Autonomic Neuroscience
- Discipline: Autonomic neuroscience
- Language: English
- Edited by: Roy Freeman

Publication details
- Former name: Journal of the Autonomic Nervous System
- History: 1978-present
- Publisher: Elsevier
- Frequency: 8/year
- Open access: Hybrid
- Impact factor: 2.247 (2018)

Standard abbreviations
- ISO 4: Auton. Neurosci.

Indexing
- CODEN: ANUEB2
- ISSN: 1566-0702 (print) 1872-7484 (web)
- OCLC no.: 838647867

Links
- Journal homepage; Online access; Online archive; Journal of the Autonomic Nervous System archives;

= Autonomic Neuroscience: Basic and Clinical =

Autonomic Neuroscience: Basic and Clinical is a peer-reviewed scientific journal covering research on the autonomic nervous system.
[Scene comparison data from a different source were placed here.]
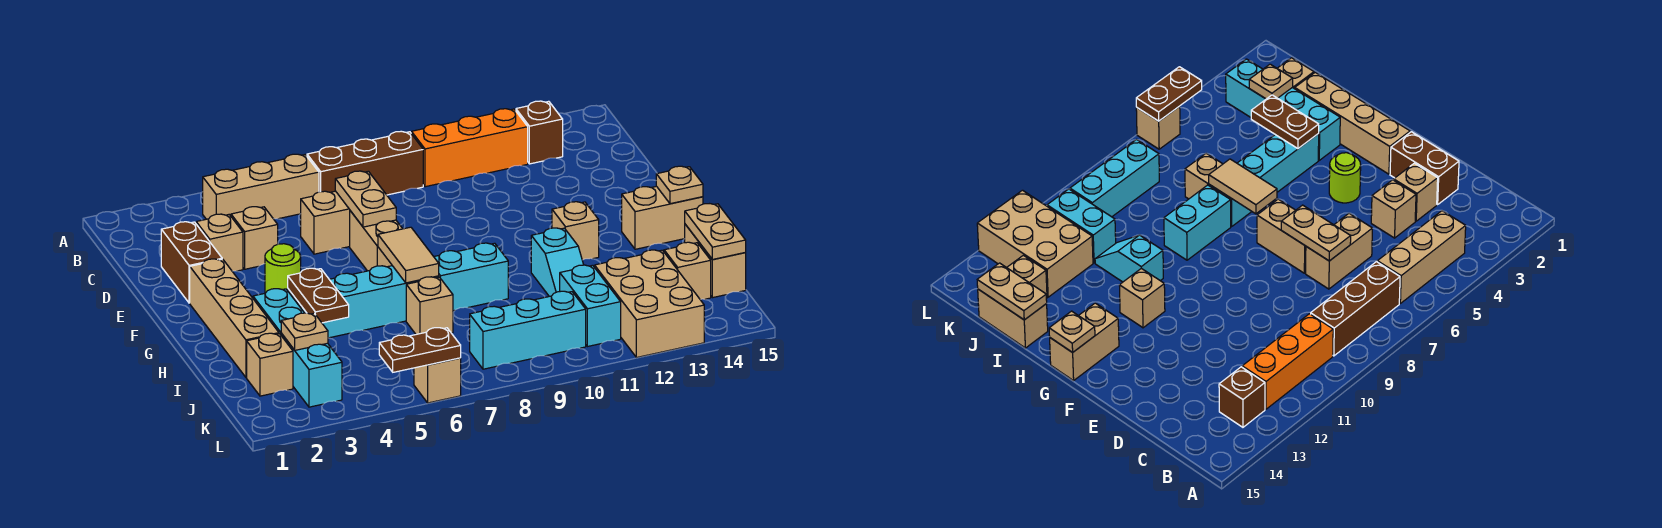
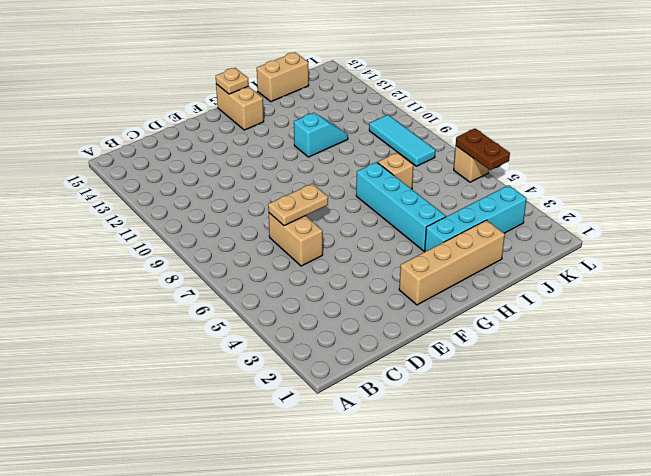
cyan 1x3 tile [369,115,436,166] -> cyan 1x3 brick [470,291,586,369]
none -> tan 1x3 brick [203,154,319,219]
none -> brown 1x3 brick [307,131,423,195]
none -> orange 1x3 brick [411,109,528,187]
none -> brown 1x1 brick [516,101,563,164]

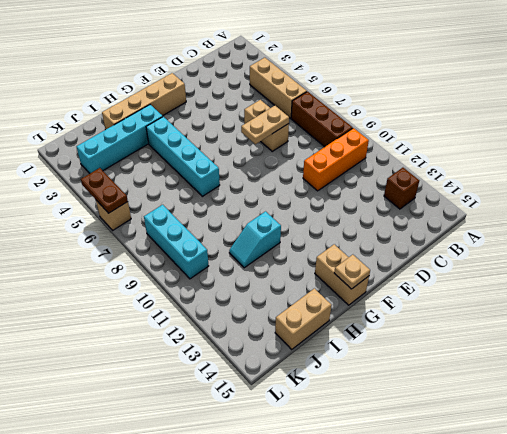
orange 1x3 brick [303,128,369,191] -> orange 1x3 brick turned to [411,109,528,187]
none -> brown 1x2 brick [161,222,222,303]
none -> tan 1x1 brick [196,214,243,271]
none -> tan 1x1 brick [231,207,278,269]
none -> tan 1x2 brick [350,211,402,271]

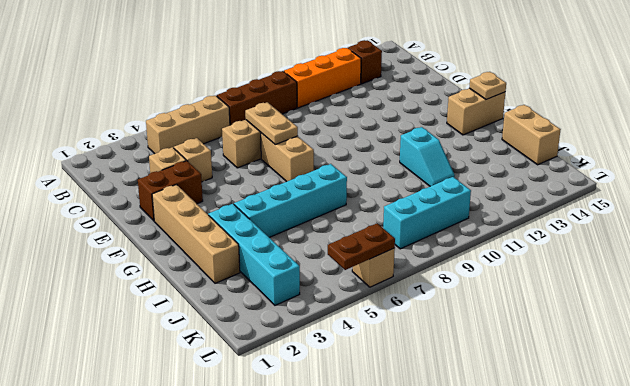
brown 1x2 brick [138,161,203,221] -> brown 1x2 brick turned to [161,222,222,303]
none -> lime 1x1 round brick [265,244,301,293]
none -> tan 1x1 brick [552,202,599,260]
none -> cyan 1x2 brick [434,243,508,311]
none -> tan 1x1 brick [406,277,453,334]

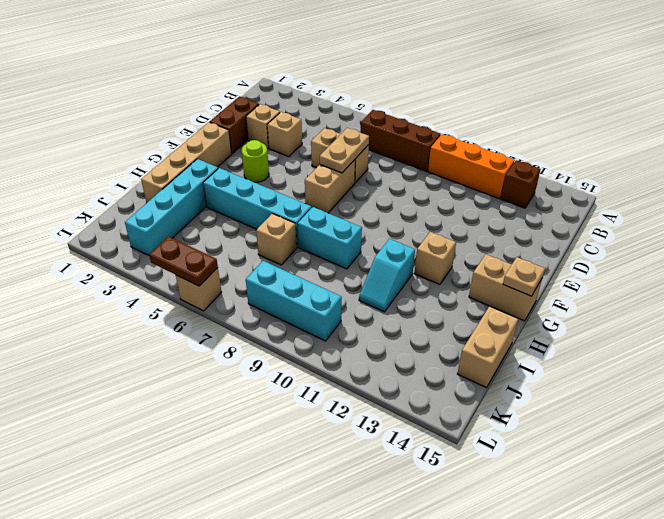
none -> tan 1x3 brick [203,154,319,219]
none -> tan 1x1 brick [247,333,293,396]
none -> cyan 1x2 brick [560,265,621,347]
none -> tan 2x3 brick [595,250,704,358]

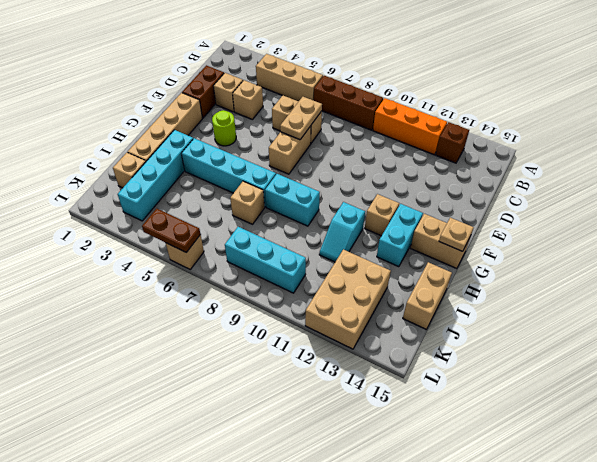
cyan 1x2 brick [377,204,423,267] -> cyan 1x2 brick moved to [560,265,621,347]
none -> tan 1x1 brick [664,242,711,299]
none -> tan 1x2 tile [378,227,439,283]
none -> brown 1x2 plate [288,268,349,323]
none -> tan 1x2 plate [685,204,746,259]

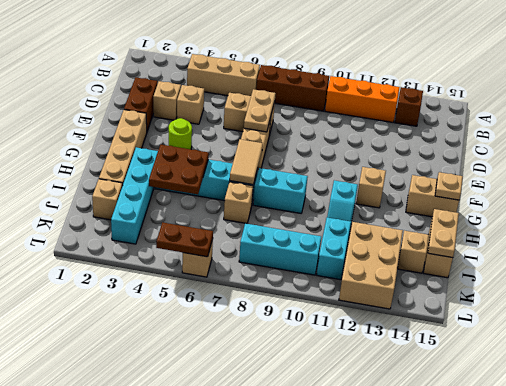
brown 2x2 plate [149,144,209,194] -> brown 1x2 plate [288,268,349,323]
none -> tan 1x1 plate [281,313,328,350]

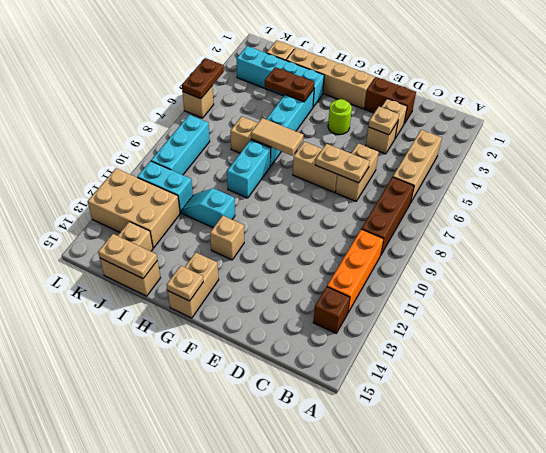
tan 1x1 plate [368,107,399,135] -> tan 1x1 plate moved to [281,313,328,350]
It is published by Elsevier and is the official journal of the International Society for Autonomic Neuroscience. It was established by Chandler McCluskey Brooks in 1978 as the Journal of the Autonomic Nervous System and obtained its current title in 2000. From 1985, and for many years thereafter, the editor-in-chief was Geoffrey Burnstock (UCL Medical School), who was succeeded by Roy Freeman.

The journal is abstracted and indexed by MEDLINE/PubMed. According to the Journal Citation Reports, the journal has a 2018 impact factor of 2.247.